One day after Ventura voters approved a measure limiting development on farmland, a special task force made up of city and county officials gathered Wednesday to re-examine the county’s growth policies.

More than 60 people--including residents, developers and farm representatives--participated in Wednesday’s task force meeting at the Ventura County Government Center. Task force members include County Supervisors Maggie Kildee and Judy Mikels and officials from all of the county’s 10 cities.

Much of the two-hour discussion centered on the county’s Guidelines for Orderly Development, a 26-year-old policy credited with preventing the same kind of urban sprawl that has overwhelmed the once agriculturally rich San Fernando Valley. The policy simply states that urban development should occur in and around existing cities.

As the meeting progressed, however, participants focused on what many considered the central issue: Should the county change its definition of “rural” zoning, which currently allows one house per acre. In contrast, agricultural zoning allows only one residence for every 40 acres.


Several participants said that the definition of rural is outdated, noting the proliferation of million-dollar ranch houses that have essentially turned the Santa Rosa Valley into an upscale subdivision over the last decade.

“The main reason we’re here is because no one likes the one-acre definition of rural,” said Earl McPhail, the county’s agricultural commissioner.

“I think you have two choices,” McPhail told the task force. “You can either throw out ‘rural’ as a land-use designation. Or you can come up with a consensus of what rural really is in Ventura County in 1995.”

McPhail suggested a compromise between 1 and 40 acres for the new definition, perhaps one house for every 10 acres.

Others at the meeting suggested that different issues need to be addressed when allowing development in unincorporated areas of the county. Determining the cost to deliver police and fire services to new houses was cited as an example.

The creation of the task force was prompted by objections from the Assn. of Ventura County Cities--a committee of mayors--to a proposal that would allow a developer to build housing on 195 acres of farmland in Somis.

A divided Board of Supervisors approved Knightsbridge Holdings’ request last summer to apply at a later date to rezone its land from agriculture to rural, which would allow for the development of up to 189 houses. Supervisors Kildee and Susan Lacey objected to the request.
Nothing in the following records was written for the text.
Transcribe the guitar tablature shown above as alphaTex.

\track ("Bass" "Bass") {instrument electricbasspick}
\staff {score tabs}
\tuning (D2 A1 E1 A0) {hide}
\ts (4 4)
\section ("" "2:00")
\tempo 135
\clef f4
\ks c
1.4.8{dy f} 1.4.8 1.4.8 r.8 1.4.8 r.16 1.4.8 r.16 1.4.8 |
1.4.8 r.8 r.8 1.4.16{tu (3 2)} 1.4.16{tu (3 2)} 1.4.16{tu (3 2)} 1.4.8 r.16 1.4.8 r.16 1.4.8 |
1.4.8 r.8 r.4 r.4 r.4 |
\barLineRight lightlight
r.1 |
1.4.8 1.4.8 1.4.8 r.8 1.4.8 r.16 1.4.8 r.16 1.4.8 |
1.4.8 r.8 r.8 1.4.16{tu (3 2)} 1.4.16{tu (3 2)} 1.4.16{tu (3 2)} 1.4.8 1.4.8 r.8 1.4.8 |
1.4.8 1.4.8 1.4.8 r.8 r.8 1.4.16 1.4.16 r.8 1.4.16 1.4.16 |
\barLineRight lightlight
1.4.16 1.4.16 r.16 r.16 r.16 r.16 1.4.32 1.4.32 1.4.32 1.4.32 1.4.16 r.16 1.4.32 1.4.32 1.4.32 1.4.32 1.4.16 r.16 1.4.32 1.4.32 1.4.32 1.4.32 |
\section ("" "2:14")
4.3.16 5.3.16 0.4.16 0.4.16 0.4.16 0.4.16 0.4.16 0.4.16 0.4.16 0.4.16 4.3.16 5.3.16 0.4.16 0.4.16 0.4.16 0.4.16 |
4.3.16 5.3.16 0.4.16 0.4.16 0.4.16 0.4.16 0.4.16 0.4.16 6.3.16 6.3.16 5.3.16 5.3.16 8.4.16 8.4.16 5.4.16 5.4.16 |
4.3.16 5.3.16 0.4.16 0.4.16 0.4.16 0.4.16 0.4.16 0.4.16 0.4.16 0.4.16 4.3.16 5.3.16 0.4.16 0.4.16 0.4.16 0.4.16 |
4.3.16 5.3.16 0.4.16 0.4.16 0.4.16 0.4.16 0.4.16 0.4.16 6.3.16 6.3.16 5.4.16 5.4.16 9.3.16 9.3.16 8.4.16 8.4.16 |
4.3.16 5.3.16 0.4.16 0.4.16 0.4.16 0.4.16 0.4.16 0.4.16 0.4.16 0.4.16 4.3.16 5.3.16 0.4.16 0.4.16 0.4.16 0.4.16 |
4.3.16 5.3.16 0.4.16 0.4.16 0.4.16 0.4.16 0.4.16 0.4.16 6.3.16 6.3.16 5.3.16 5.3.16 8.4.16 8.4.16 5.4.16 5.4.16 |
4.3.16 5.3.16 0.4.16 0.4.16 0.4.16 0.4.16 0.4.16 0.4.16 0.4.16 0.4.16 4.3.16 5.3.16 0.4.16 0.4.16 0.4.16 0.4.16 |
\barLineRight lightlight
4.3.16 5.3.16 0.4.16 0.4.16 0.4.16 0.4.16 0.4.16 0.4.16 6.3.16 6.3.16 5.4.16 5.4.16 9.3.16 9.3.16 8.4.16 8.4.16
The Knightsbridge proposal has drawn angry protests from neighbors, who say that the housing project would overburden roads, schools and public safety services to the area.

Worse, they said, if the housing project is allowed to go forward it will open the floodgates for more development on agricultural land.

Clyde Pratt, a Somis resident who attended the meeting, said he was encouraged by the discussion.

“It’s not inevitable that all of Southern California end up like Los Angeles,” he said. “I’m very heartened to see people coming together and trying to arrive at a solution that at the end of the day . . . we can all be proud of--that this will be a great place to live.”

The task force has scheduled a second meeting at the Government Center for Nov. 14 from 4 to 6 p.m.